The awards received by Global X ETFs Hong Kong signify the high recognition from the capital markets and industry for its fund management strategies, product diversification, and market trend insights. They also showcase its leading position and continuous innovation capability in the fields of China-themed ETFs and innovative ETFs.
In the advanced technology sector, Global X ETFs is actively investing in electric vehicles, batteries, semiconductors, cloud computing, robotics, and artificial intelligence, helping investors seize opportunities from technological innovations. The company is also focused on investment opportunities arising from changes in China’s demographics, actively investing in the consumer, healthcare, and biotechnology sectors.
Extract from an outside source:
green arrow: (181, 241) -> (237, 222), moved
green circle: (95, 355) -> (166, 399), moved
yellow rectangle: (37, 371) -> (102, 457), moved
Furthermore, Global X ETFs is committed to clean energy investments, responding to global sustainable development trends, and focusing on “little giant” companies in China and leaders in overseas expansion stories to uncover growth potential in emerging fields.
In terms of innovative ETFs, leveraging successful experiences from overseas markets and a strong team of fund managers, Global X ETFs has successfully launched the first two covered call strategy ETFs in the Hong Kong market: the Global X HSCEI Components Covered Call Active ETF (3416) and the Global X HIS Components Covered Call Active ETF (3419), providing investors with protection during market volatility or downturns and achieving relatively stable returns.
Looking ahead, Global X ETFs will continue to deepen the development of China-themed ETFs, providing high-quality investment options and promoting sustainable growth. At the same time, Global X ETFs will continue to explore innovative ETFs, offering diversified investment tools to investors at lower fees.